Set exercise
Copy verbatim the part of the mill dam text that begins at the words "The suit being" and stops after "making surveys &c.".

The suit being brought by the owner of a mill dam below against the owners of a mill above for forcibly taking down a part of the dam, upon the allegation that it injured the mill above, it was proper for the court to charge the jury that if they found for the plaintiff, upon the ground that his dam caused no injury to the mill above, they should allow in damages the cost of restoring so much of the dam as was taken down and compensation for the necessary delay of the plaintiff's mill, and they might also allow such sum for the expenses of prosecuting the action over and above the taxable costs as they should find the plaintiff had necessarily incurred, for counsel fees and the pay of engineers in making surveys &c.
But if they should find for the plaintiff on the ground that the defendants had taken down more of the dam than was necessary to relieve the mill above, then they would allow in damages the cost of replacing such excess and compensation for any delay or damage occasioned by such excess, but not anything for counsel fees or extra compensation to engineers unless the taking down of such excess was wanton and malicious.
In actions of trespass and all actions on the case for torts, a jury may give exemplary or vindictive damages depending upon the peculiar circumstances of each case. But the amount of counsel fees, as such, ought not to be taken as the measure of punishment or a necessary element in its infliction.
The doctrine of costs explained.
Whether the verdict would carry costs or not was a question with which the jury had nothing to do.
This was an action of trespass quare clausum fregit brought by Day, a citizen of New York, against the defendants in error, citizens of Massachusetts, for pulling down a mill dam within the Town of Great Barrington in the County of Berkshire, Massachusetts.
The defendants put in a plea of not guilty and also a special plea of justification, viz.:
"And the defendants further say that at the time when the said trespasses are alleged to have been committed and for a long time previously thereto and prior to and at the time of the erection of the said plaintiff's said dam, certain mills and a certain mill dam, the property of and in the use and possession of
the Berkshire Woolen Company, a corporation duly established by the laws of the State of Massachusetts, had been and were then lawfully erected and maintained by, upon, and across said stream on which plaintiff's dam was built; that while said mills and dam were thus erected and maintained and used by said corporation, the plaintiff unlawfully caused to be erected in said stream and below said dam, and at the time of said alleged trespass unlawfully caused to be maintained therein the said dam in his declaration mentioned, in such manner as to injure the said mills and dam of the said corporation; that the defendants, by direction of said Berkshire Woolen Company and as their agents and servants, did enter upon the said plaintiff's close and did break down and demolish said plaintiff's dam in the manner least injurious to said dam; that they broke down and demolished no more of said dam than was necessary to remove or relieve the injury to said company's mills and dam caused by the maintenance of said plaintiff's said dam as aforesaid, and that said defendants did not break and enter the plaintiff's close any further or otherwise, nor thereupon use more force or violence than were reasonably necessary to relieve the injury aforesaid."

Dataset excerpt
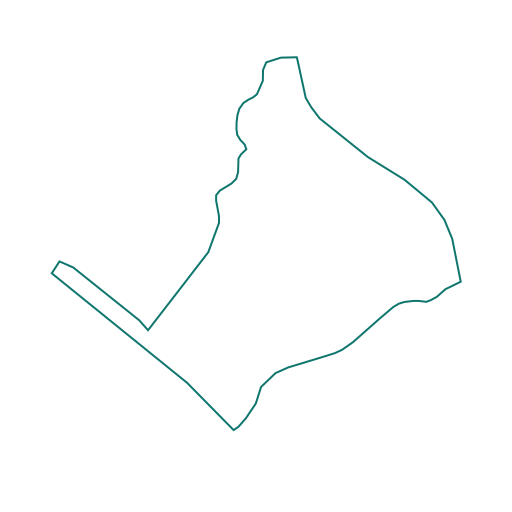 the border of Mono, rotated 52°
{"feature_id": "BEN-2180", "entity_name": "Mono", "entity_type": "Department", "adm_level": 1, "iso_a3": "BEN", "parent_name": "Benin", "parent_adm1": "", "projection": "albers", "projection_center": [1.785, 6.48], "detail": "fine", "context": "isolated", "style": "outline", "palette": "teal", "viewbox_px": 512, "rotation_deg": 52, "n_neighbors": 0, "source": "natural_earth", "source_scale": "10m", "svg_char_len": 965}
<svg xmlns="http://www.w3.org/2000/svg" viewBox="0 0 512 512"><g transform="rotate(52 256 256)"><path d="M155.0,196.9L148.9,196.2L143.9,193.2L138.6,188.9L133.5,183.8L129.7,178.5L127.7,171.9L128.1,166.0L129.2,160.6L129.1,155.6L122.1,142.7L113.8,136.0L109.7,128.7L115.0,114.3L124.5,101.5L127.2,102.7L162.1,119.5L172.9,120.9L186.9,121.1L247.0,106.9L287.4,92.0L322.2,84.4L343.6,85.3L363.3,90.8L402.3,110.5L398.8,127.1L399.5,138.8L398.3,145.8L396.9,150.1L391.6,155.4L388.3,159.6L383.5,167.5L381.5,172.9L380.7,179.0L381.4,196.4L383.6,232.8L382.9,246.0L381.1,253.7L377.6,263.0L363.6,299.3L360.3,312.7L362.3,332.6L372.1,346.9L377.6,363.7L379.8,375.2L379.4,380.8L313.4,388.4L143.9,427.6L139.3,414.2L152.5,407.1L234.7,387.6L248.0,386.8L236.0,339.6L223.6,291.2L207.1,264.7L201.6,260.5L187.9,253.4L183.6,250.0L182.2,244.3L183.8,230.5L183.0,224.1L179.0,218.6L168.4,209.8L166.7,205.3L165.9,197.9L161.2,196.3L155.0,196.9Z" fill="none" stroke="#0f766e" stroke-width="2"/></g></svg>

The reply
The suit being brought by the owner of a mill dam below against the owners of a mill above for forcibly taking down a part of the dam, upon the allegation that it injured the mill above, it was proper for the court to charge the jury that if they found for the plaintiff, upon the ground that his dam caused no injury to the mill above, they should allow in damages the cost of restoring so much of the dam as was taken down and compensation for the necessary delay of the plaintiff's mill, and they might also allow such sum for the expenses of prosecuting the action over and above the taxable costs as they should find the plaintiff had necessarily incurred, for counsel fees and the pay of engineers in making surveys &c.